The NSSO’s critics do not realise how hard it is to undertake actual data collection on the ground, Sonalde Desai, professor of sociology at the University of Maryland who also conducts the India Human Development Survey (IHDS), said in an email. Without adequate internal staff, the agency must contract with outside agencies.
“This is what both IHDS and NFHS do, and only we know how difficult it is to maintain quality. Some of the agencies we work with are fantastic, and some are struggling themselves. This requires enormous supervision, and if one slips there, the data can be highly questionable,” Desai said.
“This hit-and-miss approach is not acceptable for data that form the core of our policy-building process.”

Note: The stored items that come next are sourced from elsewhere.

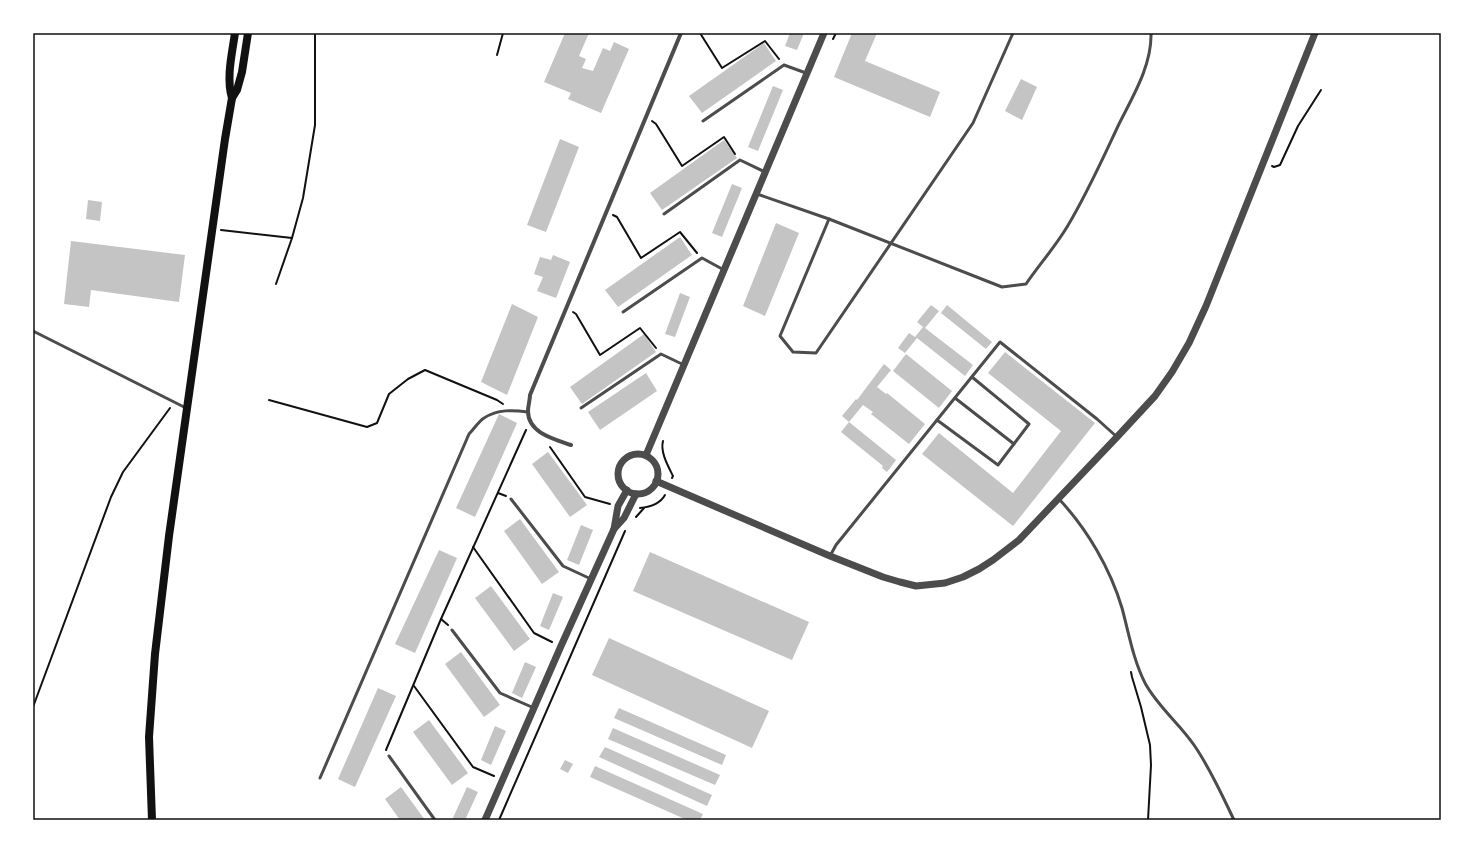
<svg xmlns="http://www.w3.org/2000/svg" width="1474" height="853" viewBox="0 0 1474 853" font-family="Arial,sans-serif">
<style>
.building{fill:#c4c4c4}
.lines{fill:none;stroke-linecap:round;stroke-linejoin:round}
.path{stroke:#111;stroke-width:2}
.service{stroke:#4c4c4c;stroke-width:3}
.minor{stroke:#4c4c4c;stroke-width:4}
.tertiary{stroke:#4c4c4c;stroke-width:7}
.secondary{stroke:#111;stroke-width:8}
.neatline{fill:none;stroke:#111;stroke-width:1.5}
</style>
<rect width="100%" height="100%" fill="#fff"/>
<g class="building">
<path d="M565,33H589L579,56L586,59L582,68L593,71L603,48L610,51L614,42L629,49L601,113L568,99L571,93L544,82Z"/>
<path d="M790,33H804L797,50L785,46Z"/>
<path d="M852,33H877L865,61L940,92L930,117L834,77Z"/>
<path d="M764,43L776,61L702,113L689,96Z"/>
<path d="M1021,79L1037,87L1022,120L1005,111Z"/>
<path d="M773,86L783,90L758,151L748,147Z"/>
<path d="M560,139L579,147L546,232L527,225Z"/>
<path d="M724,140L737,158L662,210L650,193Z"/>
<path d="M732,184L742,188L722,237L712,233Z"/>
<path d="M88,200L102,202L100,221L86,219Z"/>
<path d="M776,223L799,233L765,316L743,306Z"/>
<path d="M680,237L692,255L618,307L605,290Z"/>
<path d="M71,241L185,255L179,302L91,290L89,307L64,304Z"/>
<path d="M553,255L570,262L556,298L537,291L543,277L534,274L540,257L551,260Z"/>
<path d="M680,293L690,297L675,337L665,334Z"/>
<path d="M512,304L538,317L507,395L481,382Z"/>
<path d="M931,305L939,311L925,328L973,365L965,376L917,338L905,353L898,348L909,333L915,337L923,327L917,322Z"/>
<path d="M947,305L992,342L986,349L941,313Z"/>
<path d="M644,334L656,352L582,404L570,387Z"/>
<path d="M1005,352L1095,423L1013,526L922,454L939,433L1013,493L1061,431L988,373Z"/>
<path d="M906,354L952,391L939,408L893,371Z"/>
<path d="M884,364L891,370L877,387L886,394L887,393L925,424L909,444L871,414L873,412L863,405L849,422L842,416L856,399L857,400Z"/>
<path d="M646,373L657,391L600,430L588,412Z"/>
<path d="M499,414L517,423L475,517L456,508Z"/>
<path d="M849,422L896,460L887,472L882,468L883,466L841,432Z"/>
<path d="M548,452L587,505L570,517L532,464Z"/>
<path d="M520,519L559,572L542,584L504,531Z"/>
<path d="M581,525L593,530L579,565L567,560Z"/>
<path d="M439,550L457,558L415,653L395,644Z"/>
<path d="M650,552L809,622L792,660L633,591Z"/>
<path d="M491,586L530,639L514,651L475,598Z"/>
<path d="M553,593L563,597L549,630L540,626Z"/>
<path d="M609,638L769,711L752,748L592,675Z"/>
<path d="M461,652L500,705L484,717L445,664Z"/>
<path d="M525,662L536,667L522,698L512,693Z"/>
<path d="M378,688L396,696L355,787L338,779Z"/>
<path d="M619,708L726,755L722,765L614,718Z"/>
<path d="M429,720L468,773L452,785L413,732Z"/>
<path d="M495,726L506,731L491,765L481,760Z"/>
<path d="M613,728L720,775L715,785L608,739Z"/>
<path d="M605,747L712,795L707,806L599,757Z"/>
<path d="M565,760L573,764L568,773L560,769Z"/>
<path d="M595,766L703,814L700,820H687L590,777Z"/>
<path d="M401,787L425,820H400L385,799Z"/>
<path d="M467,787L478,792L465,820H452Z"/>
</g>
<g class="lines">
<g class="path">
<path d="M700,33L722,68L765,41L779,59"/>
<path d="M833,39L836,33"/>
<path d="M497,55L503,33"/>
<path d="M652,121L656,124L682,166L724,137L735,154"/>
<path d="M1272,166L1274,167L1280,165L1298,126L1321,90"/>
<path d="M613,215L617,217L641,258L680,232L697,253"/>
<path d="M221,230L292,238L303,198L315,125V33"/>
<path d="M276,284L292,238"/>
<path d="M573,312L576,314L600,355L640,328L656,348"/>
<path d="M269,400L367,427L377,423L389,394L408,379L425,370L497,400L503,404"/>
<path d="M663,441C660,452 668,466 673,476L672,478"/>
<path d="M550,447L585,497L610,504"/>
<path d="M498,493L506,496"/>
<path d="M640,508C650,507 660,504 665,495"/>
<path d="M636,517L644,508"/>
<path d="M473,547L534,633L552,642"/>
<path d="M441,619L448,625"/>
<path d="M1131,672L1132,677L1141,707L1150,745L1151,765L1148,820"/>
<path d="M414,686L473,767L494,776"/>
<path d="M33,707L111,497L123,472L170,408"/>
<path d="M386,750L441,619L526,430"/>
<path d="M499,820L625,531"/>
</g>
<g class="service">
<path d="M703,121L784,65L806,73"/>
<path d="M757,194L829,219L1002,287L1026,284C1039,265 1055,247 1067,227C1087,194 1103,158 1119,124C1133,96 1152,65 1151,33"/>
<path d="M664,214L740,160L765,172"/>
<path d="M829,219L780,336L793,352L816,353L973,123L1013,33"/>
<path d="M623,312L702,258L724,270"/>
<path d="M33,331L186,408"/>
<path d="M955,398L1014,444"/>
<path d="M581,408L661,354L684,365"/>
<path d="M937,420L998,465L1029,424L972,377"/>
<path d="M511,499L563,566L591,579"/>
<path d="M1059,499C1087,529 1110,568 1122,608C1129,634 1133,659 1145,683C1158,707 1179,723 1194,745C1210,768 1222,795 1234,820"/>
<path d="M830,556L836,545L1000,342L1097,419L1117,437"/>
<path d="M452,630L500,693L534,708"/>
<path d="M389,756L435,820"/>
<path d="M320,778L469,434C474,429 479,421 484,418C498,409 513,410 528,412"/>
</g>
<path class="minor" d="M571,445C554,439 528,433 528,411C528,406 530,400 530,395L681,33"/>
<g class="tertiary">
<circle cx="638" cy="474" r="20"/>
<path d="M646,455L824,33"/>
<path d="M656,481L830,556L883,577L900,582L916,586L945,583L963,577L979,569L993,560L1019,540L1117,437L1155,396L1172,372L1189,343L1206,306L1315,33"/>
<path d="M614,529L624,518L636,494"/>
<path d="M485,820L561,646L614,529L618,506L627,490"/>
</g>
<g class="secondary">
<path d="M232,98C226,78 232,54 235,33"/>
<path d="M152,820L149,737L155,654L169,536L225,139L232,98L237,90L242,72L248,33"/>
</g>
</g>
<rect width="1474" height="853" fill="none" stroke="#ffffff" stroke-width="68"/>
<rect x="34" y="34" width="1406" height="785" class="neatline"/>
</svg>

Experts say that technology can be leveraged to improve data collection systems. Private data collection agencies are already making use of apps and tools to conduct surveys electronically, rather than on paper. But that comes with its own challenges. Richa Verma, who leads the research and analysis team at Social Cops, a data intelligence company, says that better design is key to make it easier for people to adopt technology.
While working with the government and various non-profits, Verma found that many of its trainees have never used a smartphone. Data collection technology must be made simple, and appropriate training must be conducted, so that anyone can be trained to use it.